Ora si parla di mixed reality, ovvero la convergenza di strategia di marketing offline e online è uno dei trend prevalenti

Le altre soluzioni più lungimiranti sono quelle in cui si cerca di evitare il muro contro muro tra offline e online (che non paga mai, guardate cosa è successo al mercato discografico) e abbracciare invece il paradigma dell’integrazione. Durante il recente “Capri Trendwatching Festival 2013 – Segnali di Futuro” sociologi, economisti e ricercatori hanno provato a riassumere le principali evidenze e segnali che stanno caratterizzando il mondo del retail e dove la “Mixed Reality” ovvero la convergenza di strategia di marketing offline e online è uno dei trend prevalenti. Mantenere quindi le caratteristiche tipiche dei punti vendita fisici (provare i prodotti, rivolgersi agli addetti alla vendita per un consiglio, ecc.), arricchendole con le nuove possibilità offerte dalla tecnologia. La catena dei negozi Target per esempio dà la possibilità di ritirare i prodotti acquistati online (risparmiando le spese di consegna) e attraverso una speciale app è possibile leggere direttamente dal cartellino del prezzo le recensioni di altri consumatori e accedere a contenuti multimediali relativi al prodotto e usufruire di servizi accessori in più (sartoria, garanzie etc..), mentre negli Apple Retail Store il cliente è invitato ad acquistare online anche nel negozio. Da Walmart – dopo aver tentato vanamente di convincere i clienti a non portare lo smartphone nel punto vendita – ora si applica la tecnica del PriceMachting, cioè se il cliente trova un prezzo online più basso, porta lo smartphone alla cassa e gli viene applicato lo stesso prezzo e nei negozi americani di Brooks Brothers è possibile cambiare o restituire i prodotti acquistati online.
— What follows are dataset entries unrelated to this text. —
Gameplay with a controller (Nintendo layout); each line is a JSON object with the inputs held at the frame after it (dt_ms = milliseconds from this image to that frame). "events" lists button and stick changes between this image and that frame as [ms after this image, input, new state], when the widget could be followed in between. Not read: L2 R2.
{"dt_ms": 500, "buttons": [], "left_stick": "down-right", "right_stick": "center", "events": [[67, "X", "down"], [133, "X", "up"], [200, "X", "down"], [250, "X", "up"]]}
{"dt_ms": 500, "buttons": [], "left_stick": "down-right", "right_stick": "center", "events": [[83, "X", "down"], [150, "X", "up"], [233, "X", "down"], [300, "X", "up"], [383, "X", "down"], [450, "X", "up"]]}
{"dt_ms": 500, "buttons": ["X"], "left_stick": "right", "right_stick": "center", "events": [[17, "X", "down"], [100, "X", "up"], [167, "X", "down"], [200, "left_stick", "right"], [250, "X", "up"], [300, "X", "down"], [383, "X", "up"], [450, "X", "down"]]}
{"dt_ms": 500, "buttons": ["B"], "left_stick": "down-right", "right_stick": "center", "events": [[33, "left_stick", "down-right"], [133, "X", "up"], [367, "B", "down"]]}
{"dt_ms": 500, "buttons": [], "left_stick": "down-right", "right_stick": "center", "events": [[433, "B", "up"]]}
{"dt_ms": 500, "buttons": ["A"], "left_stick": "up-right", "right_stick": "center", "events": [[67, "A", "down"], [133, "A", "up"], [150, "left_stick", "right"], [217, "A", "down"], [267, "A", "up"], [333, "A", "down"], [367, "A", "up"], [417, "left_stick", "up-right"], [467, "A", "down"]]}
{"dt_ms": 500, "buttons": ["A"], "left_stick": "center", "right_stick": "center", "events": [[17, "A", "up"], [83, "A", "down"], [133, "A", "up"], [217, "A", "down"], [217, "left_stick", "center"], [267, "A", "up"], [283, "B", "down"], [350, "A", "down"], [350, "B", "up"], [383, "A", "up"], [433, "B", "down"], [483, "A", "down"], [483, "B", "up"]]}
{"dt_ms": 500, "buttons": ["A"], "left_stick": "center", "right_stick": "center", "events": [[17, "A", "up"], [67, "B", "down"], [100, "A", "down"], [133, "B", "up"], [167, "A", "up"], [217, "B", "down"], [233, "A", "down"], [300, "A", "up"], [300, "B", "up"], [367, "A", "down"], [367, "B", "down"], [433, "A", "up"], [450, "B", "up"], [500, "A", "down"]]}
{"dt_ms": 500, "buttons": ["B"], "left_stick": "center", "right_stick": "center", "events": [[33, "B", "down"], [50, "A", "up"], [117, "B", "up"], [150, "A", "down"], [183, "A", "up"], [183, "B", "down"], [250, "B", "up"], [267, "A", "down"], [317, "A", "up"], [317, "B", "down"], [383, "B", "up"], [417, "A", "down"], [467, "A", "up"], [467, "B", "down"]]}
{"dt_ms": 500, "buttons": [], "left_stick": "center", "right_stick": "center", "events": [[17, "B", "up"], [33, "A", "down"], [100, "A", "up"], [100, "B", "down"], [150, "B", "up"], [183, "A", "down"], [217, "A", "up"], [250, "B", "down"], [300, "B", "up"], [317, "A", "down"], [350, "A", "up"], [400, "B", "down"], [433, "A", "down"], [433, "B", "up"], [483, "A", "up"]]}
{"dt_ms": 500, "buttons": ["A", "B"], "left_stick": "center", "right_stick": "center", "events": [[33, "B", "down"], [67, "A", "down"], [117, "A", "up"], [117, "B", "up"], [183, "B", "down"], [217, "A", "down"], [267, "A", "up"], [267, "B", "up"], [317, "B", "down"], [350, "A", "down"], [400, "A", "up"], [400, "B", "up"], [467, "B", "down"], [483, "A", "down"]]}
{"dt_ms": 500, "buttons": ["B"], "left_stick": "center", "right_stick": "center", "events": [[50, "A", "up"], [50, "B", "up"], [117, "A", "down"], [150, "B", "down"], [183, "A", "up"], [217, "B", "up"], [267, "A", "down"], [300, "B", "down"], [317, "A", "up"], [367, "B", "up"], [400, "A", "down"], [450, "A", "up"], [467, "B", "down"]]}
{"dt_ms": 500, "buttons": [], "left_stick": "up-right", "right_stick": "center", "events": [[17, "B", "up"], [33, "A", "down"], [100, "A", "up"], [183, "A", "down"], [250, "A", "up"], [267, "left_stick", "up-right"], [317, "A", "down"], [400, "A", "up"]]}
Infine nel negozio londinese di Burberry a Regent Street, dopo aver scelto il prodotto, ci si accomoda su un divano, lasciando al commesso il compito di effettuare il pagamento senza dover fare file alle casse: anche questo è un esempio di interazione tra l’esperienza d’acquisto online e offline, visto che uno dei “valori” promossi dall’e-commerce è la possibilità di comprare stando comodamente seduti sul divano di casa.

In questo campo il futuro è tutto da scrivere.